I thought I had lost Tamita for good, but I guess people would stay in your life for as long as you allow them to be. Just like any relationships, friendship requires some work to maintain and grow. It’s been more than 6 months since I last spoke to her, and although we’re no longer Facebook friends, but FB somehow constantly reminded me of the convos we had in the years passed by
. All those wall messages made me miss her even more. We were best friends.
I was so upset when I finally decided to remove myself from her life, I deleted her contact number, I unfriended her on social media (Instagram, Twitter, Tumblr, FB) and moved on with my life. We’ve been friends since 2008 though, we met when we studied at Sahid. Even during her study in Malaysia, we remained close. So I was unsettled when misunderstanding happened between us and the friendship went to waste.
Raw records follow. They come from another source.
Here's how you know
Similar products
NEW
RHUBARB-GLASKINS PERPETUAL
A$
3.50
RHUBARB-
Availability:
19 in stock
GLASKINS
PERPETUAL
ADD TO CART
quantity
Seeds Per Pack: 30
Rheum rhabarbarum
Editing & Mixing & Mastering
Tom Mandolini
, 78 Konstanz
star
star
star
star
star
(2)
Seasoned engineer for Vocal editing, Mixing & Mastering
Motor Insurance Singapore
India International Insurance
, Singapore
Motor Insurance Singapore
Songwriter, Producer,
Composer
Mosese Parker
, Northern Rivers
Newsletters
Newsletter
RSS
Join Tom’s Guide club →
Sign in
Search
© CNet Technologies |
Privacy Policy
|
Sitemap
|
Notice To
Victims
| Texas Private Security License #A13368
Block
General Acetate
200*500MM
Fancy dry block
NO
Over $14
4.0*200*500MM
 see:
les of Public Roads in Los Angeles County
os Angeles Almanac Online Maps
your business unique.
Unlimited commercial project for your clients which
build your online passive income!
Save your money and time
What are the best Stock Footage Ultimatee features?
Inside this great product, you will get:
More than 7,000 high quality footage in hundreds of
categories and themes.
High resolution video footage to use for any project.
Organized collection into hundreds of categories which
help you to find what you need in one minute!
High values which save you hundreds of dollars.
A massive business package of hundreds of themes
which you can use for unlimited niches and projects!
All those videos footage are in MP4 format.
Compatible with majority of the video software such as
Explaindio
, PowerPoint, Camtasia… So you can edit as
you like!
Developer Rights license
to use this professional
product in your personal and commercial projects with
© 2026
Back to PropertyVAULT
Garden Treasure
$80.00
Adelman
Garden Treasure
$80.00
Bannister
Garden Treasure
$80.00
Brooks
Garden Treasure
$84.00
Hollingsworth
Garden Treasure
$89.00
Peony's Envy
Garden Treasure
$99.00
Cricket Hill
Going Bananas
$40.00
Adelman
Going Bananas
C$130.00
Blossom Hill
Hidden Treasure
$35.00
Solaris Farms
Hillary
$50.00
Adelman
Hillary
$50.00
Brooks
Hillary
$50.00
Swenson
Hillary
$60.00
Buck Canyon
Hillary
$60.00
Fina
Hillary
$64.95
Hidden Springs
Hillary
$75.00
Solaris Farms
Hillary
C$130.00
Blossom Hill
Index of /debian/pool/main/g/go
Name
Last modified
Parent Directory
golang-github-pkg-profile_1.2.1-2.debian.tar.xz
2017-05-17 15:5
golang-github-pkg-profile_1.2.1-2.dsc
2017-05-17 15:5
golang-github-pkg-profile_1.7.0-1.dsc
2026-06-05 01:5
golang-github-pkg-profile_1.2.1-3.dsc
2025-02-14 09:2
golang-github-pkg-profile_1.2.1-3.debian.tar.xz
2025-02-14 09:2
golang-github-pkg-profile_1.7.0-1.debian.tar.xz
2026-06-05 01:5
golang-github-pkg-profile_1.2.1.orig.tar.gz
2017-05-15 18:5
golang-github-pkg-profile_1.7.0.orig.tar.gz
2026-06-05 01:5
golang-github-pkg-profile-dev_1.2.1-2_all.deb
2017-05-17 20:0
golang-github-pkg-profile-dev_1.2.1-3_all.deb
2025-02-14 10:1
I guess we were both too proud and selfish to acknowledge the issue. Ego ruins everything!
Last week I finally sent her an email, explaining why I did what I did. I poured out my emotions. I guess I got my message across because her reply was everything I wish I’d hear as an explanation of what happened between us.
Funny thing was, once I read her e-mail, I felt better already. I am done with being angry at her. I realised that I don’t want to lose her friendship. It wasn’t even awkward when I started sending her whatsapp messages. What made me even happier was, she started to reconnect with our two other friends. I am hopeful that things will be normal among the four of us. It’s so easy to talk to her again, the story flows smoothly. I guess we’ve been missing each other, eh? So many stories happened during our ‘time-out’, we definitely need to catch up. I learn so much about her and about myself from this ‘friendship test’. I promise I will be a better friend.